= Hip-hop skit =

Type of comedy sketch performed on hip-hop albums

A hip-hop skit is a form of sketch comedy that appears on a hip-hop album or mixtape, and is usually written and performed by the artists themselves. Skits can appear on albums or mixtapes as individual tracks, or at the beginning or end of a song. Some skits are part of concept albums and contribute to an album's concept. Skits also occasionally appear on albums of other genres.

==History and style==
3 Feet High and Rising, the 1989 debut album by De La Soul, is generally regarded as the album that popularized the hip-hop skit. Prince Paul, producer of 3 Feet High and Rising, has described the group's intent with their skits as follows:

Rap records always had some dialogue in them, like, 'Hey, man, I'm gonna smack you in the face,' or, 'Yo... let's get it!' but they weren't sketches with a whole vibe to them. We did it to fill that void, to give our album some structure. It was just something we tried out and it evolved. We never thought it would become a rap album staple.

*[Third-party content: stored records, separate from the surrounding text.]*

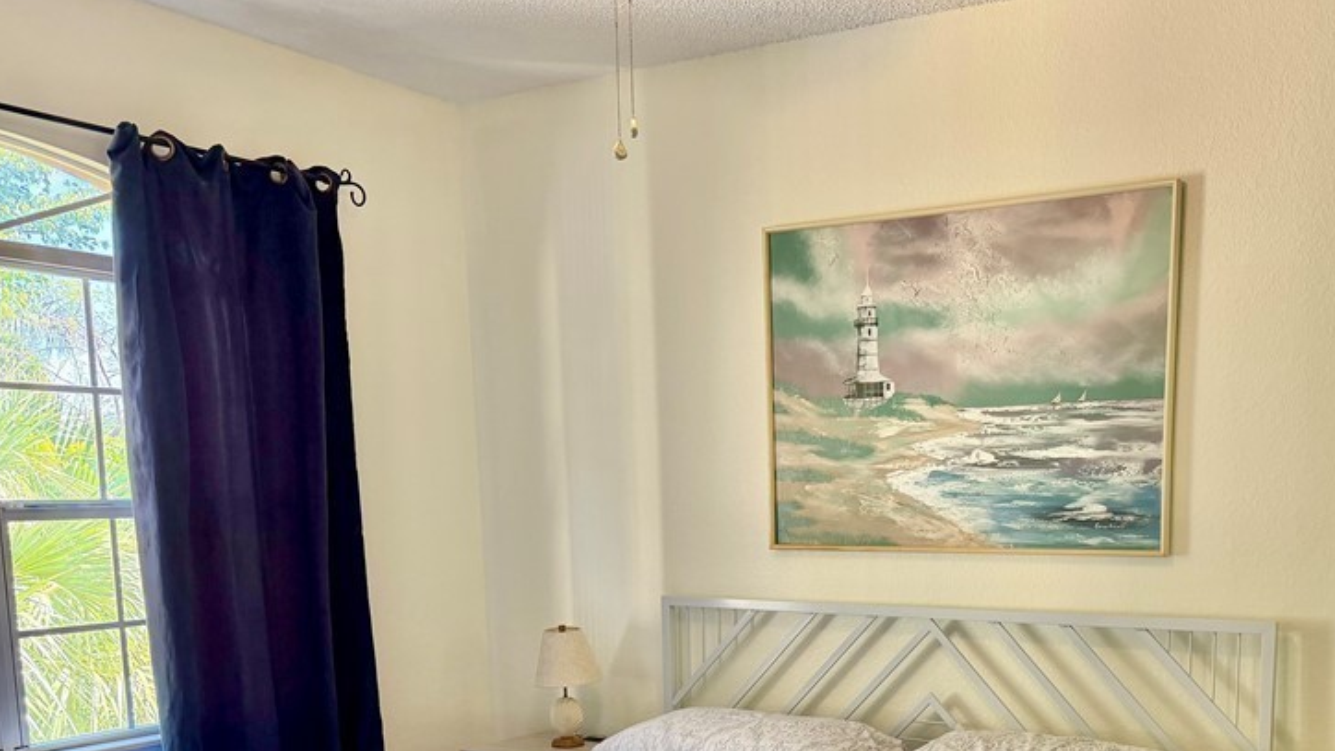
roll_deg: +0.7
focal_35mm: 37
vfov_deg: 30.6
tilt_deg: -8.5
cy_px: 677
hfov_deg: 53.2
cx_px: 868
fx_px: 1310
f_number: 1.78
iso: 200
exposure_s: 1/158
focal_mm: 6.76
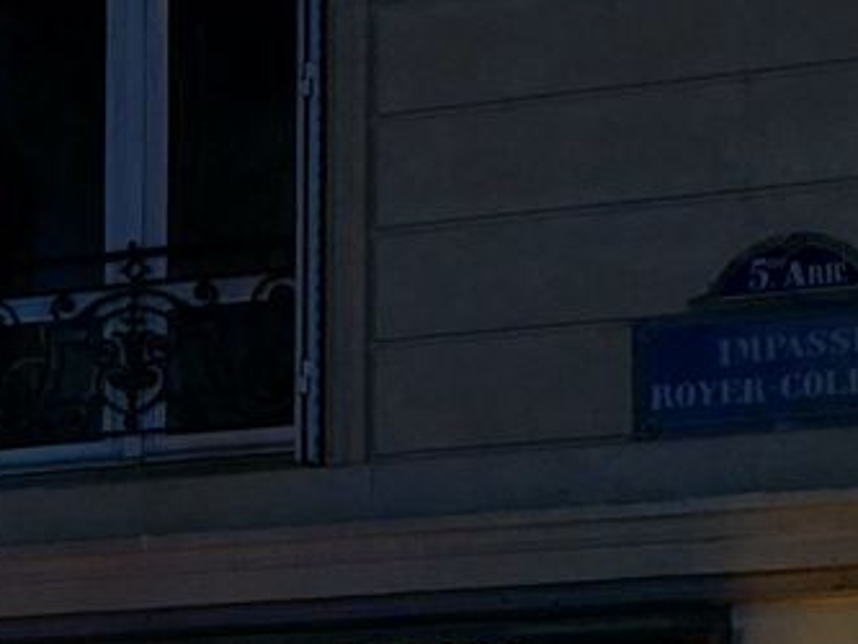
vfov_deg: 10.7
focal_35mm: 138
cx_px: -245
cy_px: 590
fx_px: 3422
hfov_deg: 13.8
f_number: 1.7
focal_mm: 6.3
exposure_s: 1/101
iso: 2000
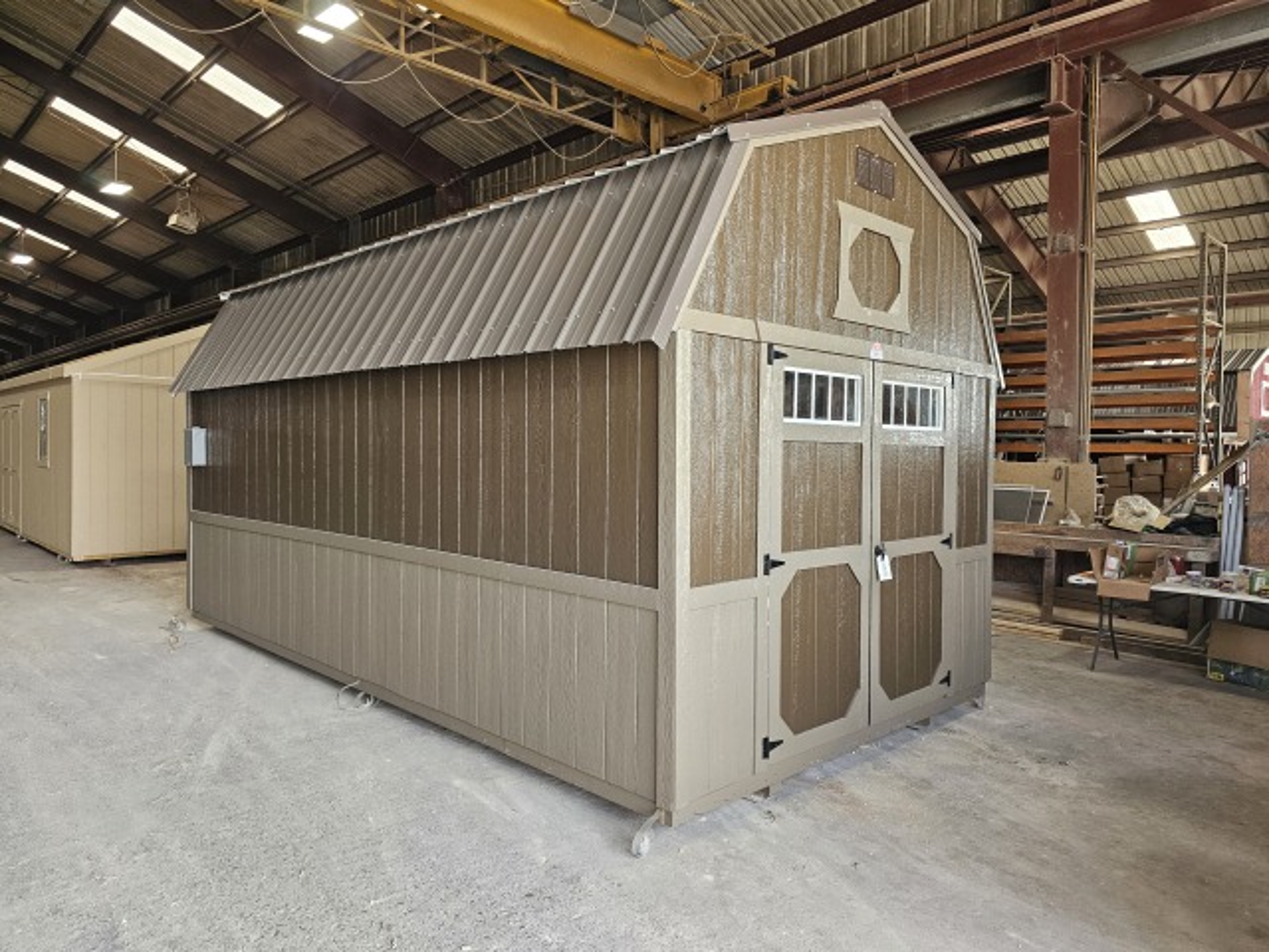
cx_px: 634
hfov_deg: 73.9
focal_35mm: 23
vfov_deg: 58.9
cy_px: 476
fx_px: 843
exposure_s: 1/170
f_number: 1.7
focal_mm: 6.3
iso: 250
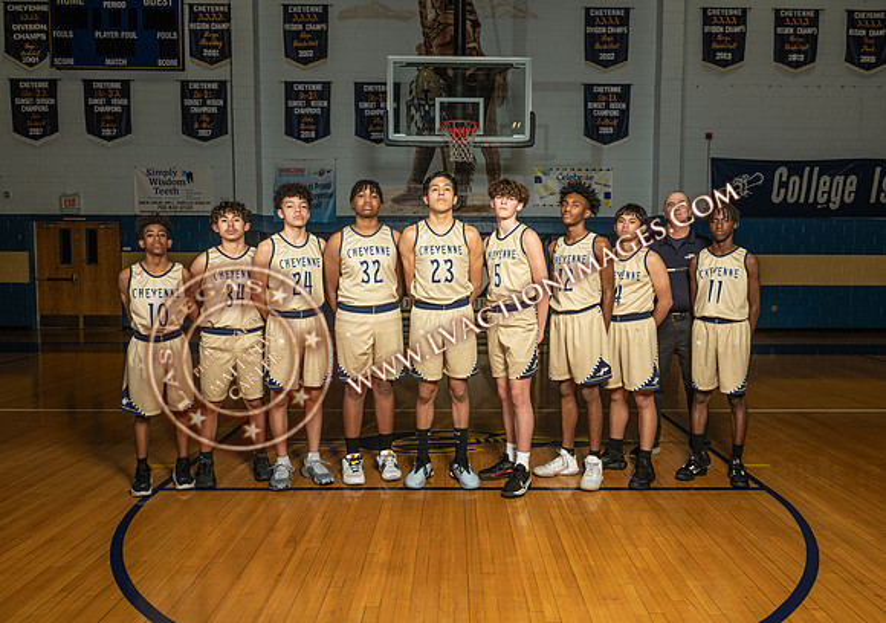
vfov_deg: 52.0
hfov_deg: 69.5
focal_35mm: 25
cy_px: 311
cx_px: 459
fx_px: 638
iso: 125
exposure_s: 1/125
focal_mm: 24
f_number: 7.1
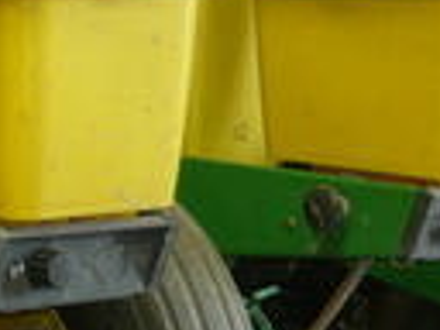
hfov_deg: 13.3
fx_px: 1780
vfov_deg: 10.6
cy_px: 213
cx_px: -234
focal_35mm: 140
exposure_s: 1/30
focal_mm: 5.5
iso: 100
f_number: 2.8
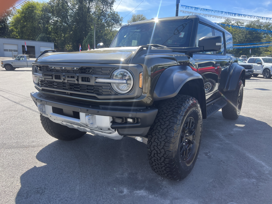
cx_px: 136
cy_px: 102
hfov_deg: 67.3
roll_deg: -2.2
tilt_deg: -10.6
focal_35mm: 26
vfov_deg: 53.1
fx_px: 204
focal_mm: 5.7
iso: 50
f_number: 1.5
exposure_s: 1/1029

Skits came to be widespread in hip-hop albums throughout the 1990s. They were frequently employed to help establish an album's prevailing mood, or to contextualize the artist's background and lifestyle. Common categories of skit include violent confrontations, sexual encounters, and "answering machine vignettes". Skits have also been seen as a venue to add levity to albums, especially as the rise of gangsta rap made humor less common in the songs themselves. Despite their prevalence, skits have been controversial with audiences. They have often been accused of being filler designed to pad out an album's runtime and tracklist. The humor in skits has also been criticized as being frequently crass or offensive.

Skits have declined in popularity in the twenty-first century. The advent of the MP3 format is widely attributed as being responsible for this decline, since the move from album-based listening to shuffleable music libraries made the presence of skits less desirable.

==Notable skits==

- De La Soul's 1991 album, De La Soul Is Dead, has been praised for its "postmodern" series of skits in which a group of bullies steal the album and deride its content.
- The "Deeez Nuuuts" skit on Dr. Dre's The Chronic has been recognized for its lasting popularity.
- The "Torture" skit at the start of the Wu-Tang Clan's song "Method Man" has been heralded for its over-the-top dark humor. This skit was later referenced in a Chappelle's Show sketch.
- Kendrick Lamar's 2012 album, Good Kid, M.A.A.D City, has been acknowledged as a 21st-century album that uses skits effectively. Throughout the album, these skits are presented as a series of voicemails from Kendrick's parents, which help to shape and contextualize the album's sequencing.